- Pressemitteilung BoxID 414790
Stuart O'Grady Re-Signs With ORICA-GreenEDGE for 2014
"I have been getting asked more and more when I'm going to retire," said O'Grady. "I'm quite relived to have settled it. I'll race next year, and, if all goes to plan, my last race will be at the Tour de France. I wanted to finish off my career at a race that's meant a lot to me throughout my time as a professional. The Tour has probably made my career. To retire on the Champs-Élysées would be a symbolic way to close things out."
O'Grady has appeared in every Tour de France since he made his debut at La Grand Boucle in 1997. The South Australian has supported three riders, Andy Schleck, Fränk Schleck and Carlos Sastre, to a combined total of six Tour de France overall podium finishes, including Sastre's 2008 Tour de France victory. With 16 starts, 14 finishes, two stage wins and nine days in yellow to his name, O'Grady is one of the most experienced Grand Tour riders in the peloton.
"This year will be my 17th Tour de France," said O'Grady. "Next year would be my 18th start if I make the team and get to next year's tour healthy. This year, I'll tie the all time record for Tour de France starts. I would set a new record next year, which would be a pretty cool achievement."
While O'Grady's personal victories have become less common in the later years of his career, he can still be seen turning himself inside out on the front of the bunch for his teammates. He serves as road captain and has become an integral part of the support and development of the younger, less experienced riders on the team.
"This isn't a Farewell Tour," O'Grady said. "That's my not my style. I'm not sticking around for myself. I'm riding because I want to give back to this team. It's important to me that I make the time and effort to pass along my information and experience to someone who can step up and fill the road captain role. We'll be working on that intentionally in the next year."
"Obviously, you never know what's around the corner in terms of any plan we've put together," added O'Grady. "Hopefully it all works out.
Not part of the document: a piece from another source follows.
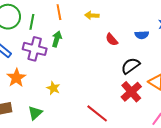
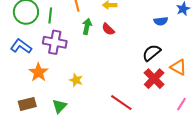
green arrow: (57, 39) -> (87, 26), moved
red semicircle: (112, 40) -> (108, 29), moved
I think it will feel really good to do my final Tour Down Under, my final Classics campaign, my final Tour de France and to know that each is my last. It's really motivating to me to think about, and I'll definitely go into this next year at my best."
O'Grady repeatedly reiterated how grateful he feels to have spent the last years of his career with an Australian WorldTour team. He admits that it's not something he expected to see during his time as a professional bike racer.
"I never thought I'd be around to see an Australian team race the Tour de France," said O'Grady. "This has been a dream come true. To finish my career on an Australian team with Shayne Bannan and Gerry Ryan on board is something special. I've known those guys my entire career. All the pieces have fallen into place, and I feel privileged and grateful to race for them on this team. I can't thank Gerry enough for what he has done for all of us."
"It was pretty amazing for the first Australian WorldTour team to win their first WorldTour race at the Tour Down Under," O'Grady continued. "Gerro's [Simon Gerrans'] win at Milan San Remo was just as satisfying. It's been a fantastic 18 months. For me, the highlight of it all is getting to be a part of it and passing on as much as my experience as I can to the younger guys."
O'Grady has enjoyed his role as elder statesmen of the young squad. He finds himself motivated by helping his teammates achieve.
"I'm having a great time helping our younger riders," he said. "It's a special feeling to help someone else realise their dreams. I'm not here to win anymore. I'm here to help out with tactics and provide leadership on the road. I hope to help others win in the process - maybe today, maybe sometime in the future. It's a different role, but I like it."
Happy to have a plan in place for his final year of racing, O'Grady is content to leave his post-race plans unspecified at the moment. He intends to stay involved in the sport although he has yet to decide in what capacity.
"I'm definitely planning on staying involved with cycling after I stop racing, and it's looking pretty likely that I'll continue to work with Gerry and the team," O'Grady explained. "Cycling has been my life in the last 20 odd years. It will be nice to wake up and think about something other than training and suffering and pain. I'm looking forward to spending more time with my family and not having to be so selfish on a personal level. I've done that for a long time. We have time to find a role for me after retirement. It's something we can discuss more at a later date."
"I can say this for certain," he added. "I'm happy to continue for the next 13 months, and then it's all over. Once I hang it up, it will hung up very high and very well. There will be no comeback."